Per quanto riguarda i movimenti tipo crolli e ribaltamenti le analisi che possono
essere effettuate sono di tipo statico e pseudostatico. Le fasi dello studio possono
comprendere (Regione Lombardia, 2001):
- predisposizione delle schede di campagna per i rilievi geomeccanici e per la
definizione del fenomeno franoso;
159
-
prove in sito sugli affioramenti (martello di Smidth tipo L, pettine di Barton,
spessimetro per apertura giunti etc.) per ogni stesa strutturale e per ogni ambito di
ammasso;
- prelievo di campioni per esecuzione di Point Load Test e di prove di scivolamento
Tilt Test;
- inquadramento geologico di un intorno significativo in scala 1:10.000 e esecuzione
di sezioni geologiche e topografiche in scala 1:10.000;
- classificazione degli ammassi rocciosi (Bieniawski, 1979; Romana, 1991);
- descrizione e se possibile rilievo della pista di discesa e della zona di arrivo, rilievo
geologico e, ove possibile, statistica dei massi al piede (dimensioni e distribuzione);
- esecuzione di modelli di rottura degli ammassi su sezioni tipo;
- definizione di metodi di calcolo in condizioni statiche e pseudostatiche;
- esecuzione di analisi di stabilità dimensionali ed adimensionali in condizioni
statiche e pseudostatiche;
- verifiche di caduta massi con vari metodi e statistiche arrivi.
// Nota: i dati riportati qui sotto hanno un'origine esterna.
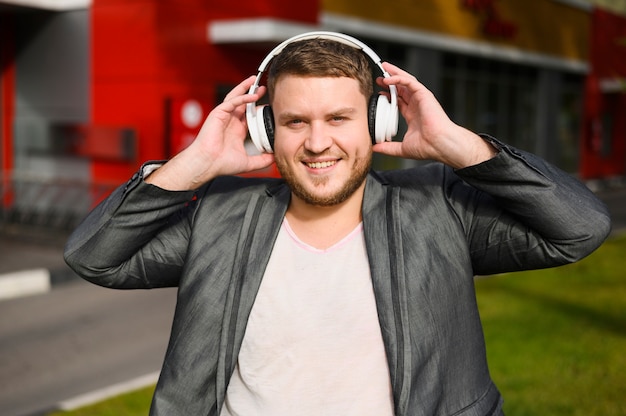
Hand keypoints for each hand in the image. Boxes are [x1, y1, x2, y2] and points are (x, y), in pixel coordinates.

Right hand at [146, 76, 274, 189]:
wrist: (208, 163)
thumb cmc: (222, 164)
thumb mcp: (248, 163)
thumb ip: (262, 161)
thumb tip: (275, 159)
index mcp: (236, 131)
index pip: (249, 116)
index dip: (258, 109)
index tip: (268, 106)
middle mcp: (230, 122)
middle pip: (242, 104)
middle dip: (252, 94)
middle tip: (263, 88)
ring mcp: (223, 117)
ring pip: (235, 98)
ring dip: (244, 88)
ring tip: (254, 81)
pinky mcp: (218, 114)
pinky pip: (232, 102)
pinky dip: (242, 98)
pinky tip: (253, 96)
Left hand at [373, 62, 496, 168]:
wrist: (439, 144)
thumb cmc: (428, 147)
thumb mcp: (402, 148)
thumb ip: (388, 148)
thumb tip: (375, 148)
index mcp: (413, 115)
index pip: (399, 101)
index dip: (389, 96)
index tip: (379, 94)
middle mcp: (417, 105)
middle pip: (402, 88)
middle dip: (390, 81)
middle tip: (379, 79)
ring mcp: (421, 99)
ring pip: (406, 81)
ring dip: (395, 74)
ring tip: (384, 68)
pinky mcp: (424, 94)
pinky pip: (410, 82)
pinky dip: (399, 78)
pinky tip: (388, 79)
I risultati, ottenuti per ogni movimento franoso o per ogni area potenzialmente
franosa, forniranno livelli di pericolosità a cui è sottoposta l’area in esame, in
particolare, verranno individuate le possibili piste di discesa e le aree caratterizzate dalle
diverse percentuali di quantità di materiale crollato.